*WHAT THIS TASK INVOLVES:*
Reproduce every line of text in the data below verbatim, omitting the pictures.

*DATA TO PROCESS:*
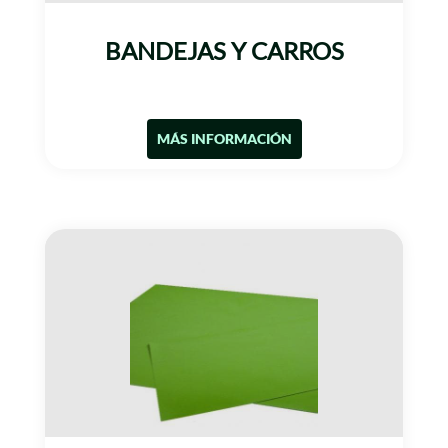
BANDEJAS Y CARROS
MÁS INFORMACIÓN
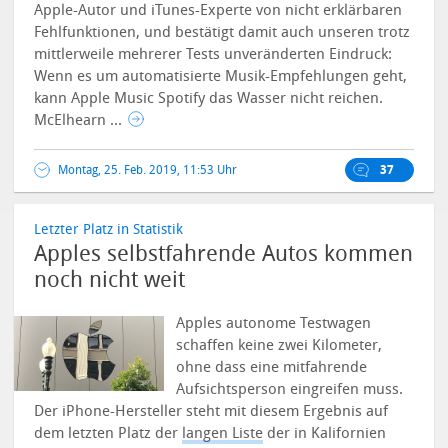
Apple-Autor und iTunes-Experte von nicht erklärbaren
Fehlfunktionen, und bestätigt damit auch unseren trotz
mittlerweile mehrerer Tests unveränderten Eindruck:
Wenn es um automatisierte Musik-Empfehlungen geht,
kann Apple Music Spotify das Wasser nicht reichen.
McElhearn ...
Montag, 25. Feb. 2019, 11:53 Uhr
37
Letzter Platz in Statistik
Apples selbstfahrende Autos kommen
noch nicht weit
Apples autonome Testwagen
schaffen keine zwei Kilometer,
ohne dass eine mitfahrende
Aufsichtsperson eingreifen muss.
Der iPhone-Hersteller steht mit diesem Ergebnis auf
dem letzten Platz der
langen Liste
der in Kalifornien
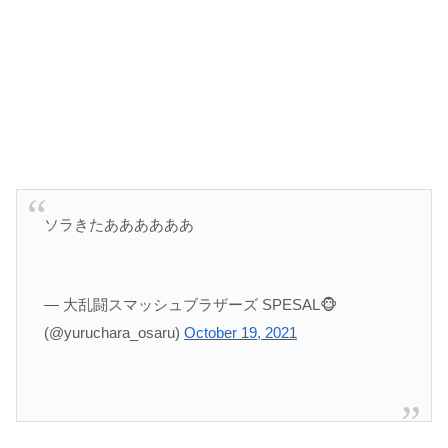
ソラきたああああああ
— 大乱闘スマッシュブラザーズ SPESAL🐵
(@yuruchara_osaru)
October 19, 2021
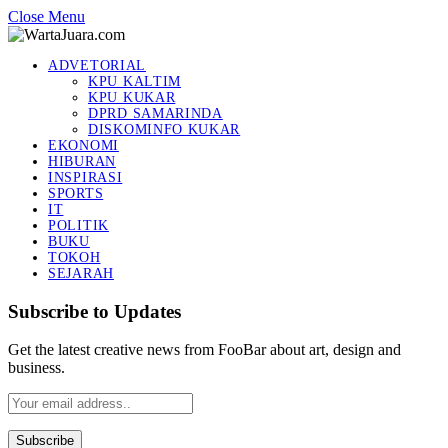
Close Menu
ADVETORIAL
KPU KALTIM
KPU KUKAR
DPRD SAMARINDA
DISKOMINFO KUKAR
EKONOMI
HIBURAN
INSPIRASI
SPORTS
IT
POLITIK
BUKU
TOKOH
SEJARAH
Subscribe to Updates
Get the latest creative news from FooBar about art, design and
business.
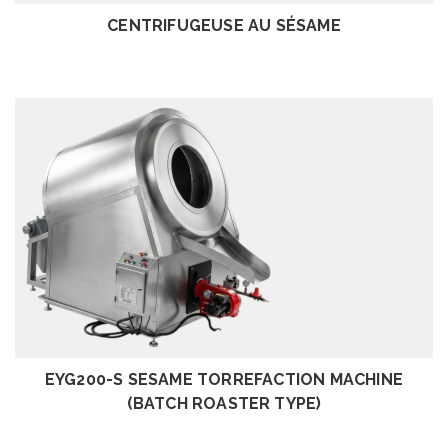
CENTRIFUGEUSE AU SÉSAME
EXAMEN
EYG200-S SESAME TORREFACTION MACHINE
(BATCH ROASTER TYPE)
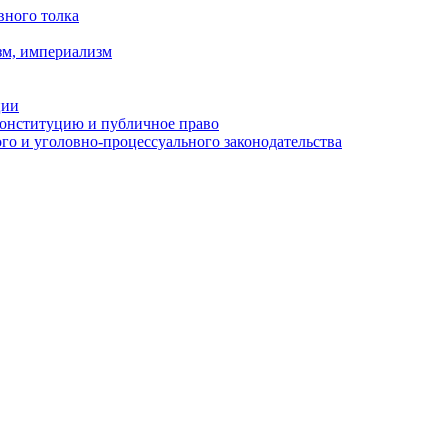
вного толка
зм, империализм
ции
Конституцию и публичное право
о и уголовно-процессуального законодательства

*RESPONSE BELOW:*
BANDEJAS Y CARROS
MÁS INFORMACIÓN
Apple-Autor und iTunes-Experte von nicht erklärbaren
Fehlfunktionen, und bestätigt damit auch unseren trotz
mittlerweile mehrerer Tests unveränderten Eindruck:
Wenn es um automatisierte Musik-Empfehlungen geht,
kann Apple Music Spotify das Wasser nicht reichen.
McElhearn ...
Montag, 25. Feb. 2019, 11:53 Uhr
37
Letzter Platz in Statistik
Apples selbstfahrende Autos kommen
noch nicht weit
Apples autonome Testwagen
schaffen keine zwei Kilometer,
ohne dass eine mitfahrende
Aufsichtsperson eingreifen muss.
Der iPhone-Hersteller steht mit diesem Ergebnis auf
dem letzten Platz der
langen Liste
der in Kalifornien
ソラきたああああああ
— 大乱闘スマッシュブラザーズ SPESAL🐵
(@yuruchara_osaru)
October 19, 2021
Close Menu
ADVETORIAL
KPU KALTIM
KPU KUKAR
DPRD SAMARINDA
DISKOMINFO KUKAR
EKONOMI
HIBURAN
INSPIRASI
SPORTS
IT
POLITIK
BUKU
TOKOH
SEJARAH
Subscribe to Updates
Get the latest creative news from FooBar about art, design and
business.
CENTRIFUGEUSE AU SÉSAME
EXAMEN
EYG200-S SESAME TORREFACTION MACHINE
(BATCH ROASTER TYPE)
вного толка
зм, империализм
ции
Конституцию и публичное право
о и уголовно-процессуального законодательства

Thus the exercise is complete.